As climate change becomes a reality, local land holdings group Wairarapa Moana Incorporation is calling for better government engagement with Māori groups about adaptation.
In a summary of submissions published by the Ministry for the Environment and Te Puni Kōkiri, the government’s policy advisor for Māori wellbeing and development, Wairarapa Moana representatives Anaru Smiler, Anne Carter and Sonya Rimene raised their concerns about engagement and inclusion of Māori in climate change adaptation.
The report said all submitters asked for more action to support Māori climate change adaptation, while many commented on the “challenging and complex nature” of the task ahead.
It said there was a “sentiment among submitters of wanting to adapt at place”, and for Māori to be empowered to continue to exercise their Treaty rights and protect their interests.
Rimene said that Māori are adaptable: “We know only too well what it’s like to be uprooted, dislocated and displaced.”
She said the success of Māori can be attributed to resilience and the exercise of our rangatiratanga [self-determination], which stems from Te Tiriti [The Treaty of Waitangi].
The report said although many submitters recommended “robust and meaningful adaptation conversations” between the Crown, Māori and local government, that need to be balanced and “recognise engagement fatigue caused by the many and varied Crown and local government engagement and consultation requests of Māori”.
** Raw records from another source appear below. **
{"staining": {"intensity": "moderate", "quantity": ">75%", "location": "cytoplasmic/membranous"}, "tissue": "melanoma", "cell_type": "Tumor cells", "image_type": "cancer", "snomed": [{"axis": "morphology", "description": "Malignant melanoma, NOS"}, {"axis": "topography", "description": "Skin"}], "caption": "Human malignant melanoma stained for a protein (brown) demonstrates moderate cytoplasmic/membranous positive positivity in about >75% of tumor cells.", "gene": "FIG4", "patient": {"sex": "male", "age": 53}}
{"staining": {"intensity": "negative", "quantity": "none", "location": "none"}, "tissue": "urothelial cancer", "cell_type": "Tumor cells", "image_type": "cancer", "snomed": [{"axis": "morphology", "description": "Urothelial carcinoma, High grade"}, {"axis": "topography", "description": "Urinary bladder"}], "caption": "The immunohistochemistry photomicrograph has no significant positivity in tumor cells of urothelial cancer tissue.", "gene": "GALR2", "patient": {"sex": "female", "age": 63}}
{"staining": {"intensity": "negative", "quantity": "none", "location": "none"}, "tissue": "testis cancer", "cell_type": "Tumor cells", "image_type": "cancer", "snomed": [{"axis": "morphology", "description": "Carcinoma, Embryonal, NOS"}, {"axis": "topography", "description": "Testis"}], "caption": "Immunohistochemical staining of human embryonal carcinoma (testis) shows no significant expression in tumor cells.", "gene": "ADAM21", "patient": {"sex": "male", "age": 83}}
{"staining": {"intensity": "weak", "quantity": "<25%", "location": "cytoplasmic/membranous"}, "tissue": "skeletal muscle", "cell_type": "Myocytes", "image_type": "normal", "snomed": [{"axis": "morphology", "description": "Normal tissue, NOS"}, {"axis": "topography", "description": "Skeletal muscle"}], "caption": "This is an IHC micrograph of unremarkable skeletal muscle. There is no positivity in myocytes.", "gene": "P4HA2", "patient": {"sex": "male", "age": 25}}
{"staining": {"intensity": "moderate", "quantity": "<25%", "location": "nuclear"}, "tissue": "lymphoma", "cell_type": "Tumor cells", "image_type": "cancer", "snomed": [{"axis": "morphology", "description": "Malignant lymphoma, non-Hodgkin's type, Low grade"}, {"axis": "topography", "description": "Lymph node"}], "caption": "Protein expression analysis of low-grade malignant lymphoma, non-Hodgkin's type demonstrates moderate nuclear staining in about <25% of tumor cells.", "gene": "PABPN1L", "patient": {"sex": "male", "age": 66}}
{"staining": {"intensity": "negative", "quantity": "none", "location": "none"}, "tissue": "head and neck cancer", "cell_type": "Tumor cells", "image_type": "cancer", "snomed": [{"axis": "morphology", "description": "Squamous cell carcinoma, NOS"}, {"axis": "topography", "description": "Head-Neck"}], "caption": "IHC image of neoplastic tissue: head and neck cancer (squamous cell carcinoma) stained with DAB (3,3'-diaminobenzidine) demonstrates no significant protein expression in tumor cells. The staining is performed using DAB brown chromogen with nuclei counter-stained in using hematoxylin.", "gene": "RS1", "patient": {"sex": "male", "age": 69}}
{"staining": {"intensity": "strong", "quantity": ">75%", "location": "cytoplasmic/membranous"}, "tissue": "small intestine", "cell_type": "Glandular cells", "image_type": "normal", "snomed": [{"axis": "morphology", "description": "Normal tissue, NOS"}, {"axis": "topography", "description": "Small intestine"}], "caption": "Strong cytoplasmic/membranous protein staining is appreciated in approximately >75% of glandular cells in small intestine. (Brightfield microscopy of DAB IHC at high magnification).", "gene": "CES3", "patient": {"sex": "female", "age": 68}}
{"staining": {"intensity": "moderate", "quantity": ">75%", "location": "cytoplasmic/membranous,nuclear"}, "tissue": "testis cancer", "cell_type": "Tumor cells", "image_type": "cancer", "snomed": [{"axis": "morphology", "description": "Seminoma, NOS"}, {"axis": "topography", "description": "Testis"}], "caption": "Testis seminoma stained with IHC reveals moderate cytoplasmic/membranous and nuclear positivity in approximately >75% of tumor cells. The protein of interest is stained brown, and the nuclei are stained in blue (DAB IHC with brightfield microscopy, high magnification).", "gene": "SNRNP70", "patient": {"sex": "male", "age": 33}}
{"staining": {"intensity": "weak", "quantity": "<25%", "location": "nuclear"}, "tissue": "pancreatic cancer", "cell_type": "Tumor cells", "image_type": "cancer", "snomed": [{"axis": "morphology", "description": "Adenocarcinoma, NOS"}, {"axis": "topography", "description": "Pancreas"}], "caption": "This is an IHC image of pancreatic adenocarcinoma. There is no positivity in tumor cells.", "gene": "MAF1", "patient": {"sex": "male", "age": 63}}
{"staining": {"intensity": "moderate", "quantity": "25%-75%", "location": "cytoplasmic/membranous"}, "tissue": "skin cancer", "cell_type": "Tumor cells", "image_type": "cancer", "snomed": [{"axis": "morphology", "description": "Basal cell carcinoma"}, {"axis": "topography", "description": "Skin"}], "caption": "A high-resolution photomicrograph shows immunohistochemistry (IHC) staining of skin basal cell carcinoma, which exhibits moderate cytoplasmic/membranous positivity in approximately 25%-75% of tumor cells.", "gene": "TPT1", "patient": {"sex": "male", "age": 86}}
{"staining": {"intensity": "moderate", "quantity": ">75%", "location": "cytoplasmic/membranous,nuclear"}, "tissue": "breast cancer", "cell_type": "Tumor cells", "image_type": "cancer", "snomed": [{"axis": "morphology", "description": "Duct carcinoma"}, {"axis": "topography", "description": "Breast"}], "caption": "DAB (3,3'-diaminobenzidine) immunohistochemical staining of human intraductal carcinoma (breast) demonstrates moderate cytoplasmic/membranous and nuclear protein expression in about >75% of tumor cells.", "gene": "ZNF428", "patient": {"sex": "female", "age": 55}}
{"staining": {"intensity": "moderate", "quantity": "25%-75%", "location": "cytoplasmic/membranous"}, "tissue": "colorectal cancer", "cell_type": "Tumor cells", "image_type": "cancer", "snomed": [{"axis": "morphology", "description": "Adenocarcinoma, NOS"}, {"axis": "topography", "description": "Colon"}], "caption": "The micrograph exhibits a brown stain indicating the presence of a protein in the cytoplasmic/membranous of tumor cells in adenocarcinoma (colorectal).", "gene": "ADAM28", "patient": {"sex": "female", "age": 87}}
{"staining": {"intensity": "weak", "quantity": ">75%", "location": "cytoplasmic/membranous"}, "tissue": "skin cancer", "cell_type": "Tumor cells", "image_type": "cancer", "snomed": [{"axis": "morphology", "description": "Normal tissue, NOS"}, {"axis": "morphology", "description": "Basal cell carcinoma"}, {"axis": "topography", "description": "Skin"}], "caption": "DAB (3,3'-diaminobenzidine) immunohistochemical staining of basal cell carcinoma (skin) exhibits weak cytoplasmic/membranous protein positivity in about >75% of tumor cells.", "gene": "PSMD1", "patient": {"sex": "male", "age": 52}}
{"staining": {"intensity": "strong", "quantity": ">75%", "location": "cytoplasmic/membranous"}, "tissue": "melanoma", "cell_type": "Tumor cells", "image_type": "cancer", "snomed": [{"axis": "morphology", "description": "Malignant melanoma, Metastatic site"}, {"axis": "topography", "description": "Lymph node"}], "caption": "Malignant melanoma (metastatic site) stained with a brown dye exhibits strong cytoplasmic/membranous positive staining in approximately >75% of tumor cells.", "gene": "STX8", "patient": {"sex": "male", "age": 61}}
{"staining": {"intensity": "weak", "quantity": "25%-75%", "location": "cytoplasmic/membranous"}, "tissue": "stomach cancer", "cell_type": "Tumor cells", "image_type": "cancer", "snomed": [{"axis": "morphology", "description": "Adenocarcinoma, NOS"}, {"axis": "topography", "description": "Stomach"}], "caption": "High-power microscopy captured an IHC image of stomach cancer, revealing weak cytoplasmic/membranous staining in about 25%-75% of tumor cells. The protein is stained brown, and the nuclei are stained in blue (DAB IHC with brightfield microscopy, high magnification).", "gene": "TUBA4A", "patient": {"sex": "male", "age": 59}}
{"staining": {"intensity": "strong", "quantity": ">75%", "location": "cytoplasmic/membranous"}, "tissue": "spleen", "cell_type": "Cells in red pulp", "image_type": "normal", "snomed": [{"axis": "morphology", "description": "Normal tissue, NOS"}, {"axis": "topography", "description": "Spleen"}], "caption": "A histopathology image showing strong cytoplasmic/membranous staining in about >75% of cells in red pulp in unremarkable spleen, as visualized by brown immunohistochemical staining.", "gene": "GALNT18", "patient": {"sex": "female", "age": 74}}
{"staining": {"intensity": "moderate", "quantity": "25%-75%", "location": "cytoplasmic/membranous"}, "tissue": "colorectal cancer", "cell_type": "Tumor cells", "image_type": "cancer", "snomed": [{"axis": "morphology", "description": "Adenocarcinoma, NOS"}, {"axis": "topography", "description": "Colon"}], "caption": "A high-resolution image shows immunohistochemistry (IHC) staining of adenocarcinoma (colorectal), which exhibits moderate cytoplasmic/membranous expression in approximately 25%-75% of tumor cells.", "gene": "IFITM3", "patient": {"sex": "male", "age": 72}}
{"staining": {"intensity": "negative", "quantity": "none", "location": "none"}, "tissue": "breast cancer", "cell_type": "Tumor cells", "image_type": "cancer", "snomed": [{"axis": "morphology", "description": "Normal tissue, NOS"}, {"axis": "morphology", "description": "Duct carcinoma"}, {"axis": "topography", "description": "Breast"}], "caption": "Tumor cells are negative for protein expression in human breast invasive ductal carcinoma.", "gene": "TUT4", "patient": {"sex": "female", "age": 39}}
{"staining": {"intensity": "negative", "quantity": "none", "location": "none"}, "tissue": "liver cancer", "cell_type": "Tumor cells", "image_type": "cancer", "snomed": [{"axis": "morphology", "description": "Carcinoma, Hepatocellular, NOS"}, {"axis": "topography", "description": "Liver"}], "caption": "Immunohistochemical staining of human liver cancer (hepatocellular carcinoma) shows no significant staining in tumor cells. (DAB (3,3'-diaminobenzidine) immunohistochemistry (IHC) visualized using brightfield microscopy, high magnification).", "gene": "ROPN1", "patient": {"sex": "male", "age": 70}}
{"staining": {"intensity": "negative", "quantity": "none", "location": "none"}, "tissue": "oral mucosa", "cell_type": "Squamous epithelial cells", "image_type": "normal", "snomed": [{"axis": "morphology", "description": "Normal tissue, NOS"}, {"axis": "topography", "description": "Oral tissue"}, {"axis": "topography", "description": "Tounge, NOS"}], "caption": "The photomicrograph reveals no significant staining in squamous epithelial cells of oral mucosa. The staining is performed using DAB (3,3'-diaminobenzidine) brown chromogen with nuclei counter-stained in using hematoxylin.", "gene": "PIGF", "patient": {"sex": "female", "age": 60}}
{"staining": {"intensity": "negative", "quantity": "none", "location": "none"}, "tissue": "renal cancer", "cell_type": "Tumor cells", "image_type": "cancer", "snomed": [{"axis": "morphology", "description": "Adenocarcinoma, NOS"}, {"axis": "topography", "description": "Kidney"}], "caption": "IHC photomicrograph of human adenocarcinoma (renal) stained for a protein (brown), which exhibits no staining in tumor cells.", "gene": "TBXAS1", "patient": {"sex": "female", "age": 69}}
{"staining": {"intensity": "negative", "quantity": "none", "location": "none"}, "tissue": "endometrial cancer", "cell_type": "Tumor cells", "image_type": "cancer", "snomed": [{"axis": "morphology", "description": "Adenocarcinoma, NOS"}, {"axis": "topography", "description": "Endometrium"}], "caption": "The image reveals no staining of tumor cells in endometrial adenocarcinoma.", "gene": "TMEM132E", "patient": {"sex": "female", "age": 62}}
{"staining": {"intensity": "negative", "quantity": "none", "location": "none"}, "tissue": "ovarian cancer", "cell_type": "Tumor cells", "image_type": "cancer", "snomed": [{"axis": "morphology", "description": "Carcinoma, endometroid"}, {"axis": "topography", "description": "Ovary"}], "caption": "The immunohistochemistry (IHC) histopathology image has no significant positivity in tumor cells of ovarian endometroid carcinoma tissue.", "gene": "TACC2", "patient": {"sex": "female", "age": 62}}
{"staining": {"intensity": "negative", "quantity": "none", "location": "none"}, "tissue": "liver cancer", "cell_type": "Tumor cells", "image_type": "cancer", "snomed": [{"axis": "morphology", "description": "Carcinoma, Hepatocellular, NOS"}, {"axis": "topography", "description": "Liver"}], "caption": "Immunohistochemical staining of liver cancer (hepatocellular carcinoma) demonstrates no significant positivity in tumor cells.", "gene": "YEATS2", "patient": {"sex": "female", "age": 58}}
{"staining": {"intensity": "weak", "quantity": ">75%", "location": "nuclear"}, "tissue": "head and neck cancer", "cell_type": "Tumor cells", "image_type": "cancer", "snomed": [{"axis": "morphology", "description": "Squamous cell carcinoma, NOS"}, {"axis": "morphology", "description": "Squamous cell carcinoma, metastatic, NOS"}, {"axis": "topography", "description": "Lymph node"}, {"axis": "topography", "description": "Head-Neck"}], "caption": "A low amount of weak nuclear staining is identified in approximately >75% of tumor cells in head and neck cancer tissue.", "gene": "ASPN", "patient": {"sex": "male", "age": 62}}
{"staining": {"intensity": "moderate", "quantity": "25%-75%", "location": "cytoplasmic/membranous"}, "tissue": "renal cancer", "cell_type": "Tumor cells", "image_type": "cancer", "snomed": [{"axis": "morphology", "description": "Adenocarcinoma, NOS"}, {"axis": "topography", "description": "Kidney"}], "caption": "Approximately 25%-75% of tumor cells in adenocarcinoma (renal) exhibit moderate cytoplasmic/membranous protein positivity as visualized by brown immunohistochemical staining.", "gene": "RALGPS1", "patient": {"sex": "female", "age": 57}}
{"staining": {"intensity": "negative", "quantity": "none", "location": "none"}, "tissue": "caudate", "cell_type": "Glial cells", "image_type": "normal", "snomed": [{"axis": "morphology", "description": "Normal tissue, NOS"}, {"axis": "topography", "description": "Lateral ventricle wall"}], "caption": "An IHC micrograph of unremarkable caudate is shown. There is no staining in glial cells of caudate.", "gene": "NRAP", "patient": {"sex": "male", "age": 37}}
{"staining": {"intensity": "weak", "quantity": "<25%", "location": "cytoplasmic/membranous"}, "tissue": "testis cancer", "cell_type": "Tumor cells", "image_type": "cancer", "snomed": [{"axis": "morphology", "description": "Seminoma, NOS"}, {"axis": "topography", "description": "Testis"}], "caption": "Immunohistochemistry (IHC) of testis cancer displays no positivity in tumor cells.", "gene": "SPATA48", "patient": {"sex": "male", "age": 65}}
Wairarapa Moana commented that the Crown and councils often undertake engagement with “the incorrect Māori groups”, primarily with post-settlement governance entities, which it said are not always the right groups to engage with.
“It is important to not just focus on engaging with the post-settlement governance entities since much of Māori land is owned by collectives of shareholders or trusts that represent those shareholders. These trusts are separate from iwi and hapū in the sense of governance over their whenua,” it said.
The report said many submitters explained that Māori are already fighting to protect their taonga through Resource Management Act 1991 and Public Works Act 1981 processes.
“There is a risk of further dispossession if the problems inherent in existing processes are not addressed.”
Submitters argued that Māori communities need to be directly involved in, and sufficiently resourced to either co-design or lead the development of their own solutions to climate change, including making decisions on adaptation plans that directly affect them.
“Mana Whakahaere – recognise the full range of rights and interests at place in our communities.
“And that it requires a very inclusive approach by Māori for Māori,” Smiler said.
Submitters also called for the Crown to share data and information more freely, to enable iwi, hapū and hapori Māori to undertake adaptation planning for themselves.
Smiler said Māori need the government to provide them with information, data and knowledge that it holds.
“We need them to be able to share that with us more easily, which will help us work through things ourselves.
Smiler said people need to put aside self-interest and “focus on what is right for the whenua and how we can work together to best look after it”.
He said an indigenous approach focuses whenua [land] and honours the whakapapa [genealogy]connecting all living beings.
The report summarised that because Māori land holdings do not extend all the way from the mountains to the sea, Smiler also suggested engagement needs to happen with all the different communities of interest, for example, Māori land trusts, not just post-settlement governance entities.